Trivia quickie: What do the Elvis Presley movie, “G.I. Blues,” and the classic Disney animated feature, “Pinocchio,” have in common?
You got it, Bunkie. Puppets — on strings, which makes them marionettes. In the 1960 movie starring Elvis, in which he played a G.I. stationed in post-war Germany and made right after he got out of the for-real U.S. Army, there’s a sequence of Elvis on a date with his German girlfriend. They stroll by a marionette show where he woos her with the song “Wooden Heart.”
The chorus –
There’re no strings upon this love of mine
It was always you from the start
Treat me nice
Treat me good
Treat me like you really should
‘Cause I’m not made of wood
And I don’t have a wooden heart
Pinocchio, of course, was the wooden marionette brought to life by a fairy, who tells him in the 1940 film that he can get his wish of becoming a real boy if he proves himself “brave, truthful, and unselfish.” The puppet’s adventures in becoming a real boy include him singing the song “There Are No Strings on Me” in company with some marionettes that do have strings.
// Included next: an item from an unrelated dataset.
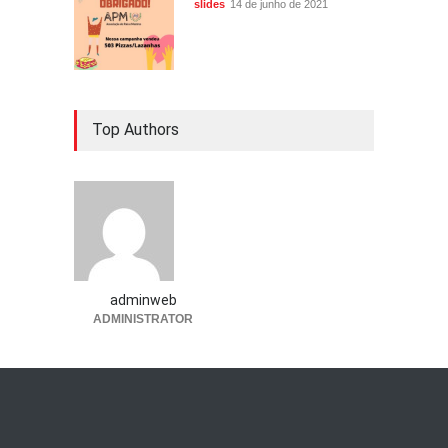
slides
14 de junho de 2021
Top Authors
adminweb
ADMINISTRATOR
A verse –
I’ve got no strings
So I have fun
I’m not tied up to anyone
They’ve got strings
But you can see
There are no strings on me.
Which brings to mind someone who apparently has had someone pulling his strings for the past eight or so years — George Bush. The string-puller? Well, Dick Cheney — aka “Darth Cheney.” And that’s what this post is about — Darth Cheney and the force he tragically brought to bear on the office of president, on national and foreign and fiscal policy, on the late Republican-controlled Congress, on the courts and justice, on our tradition of democratic self-rule, on truth and openness and accountability in government, ad nauseum.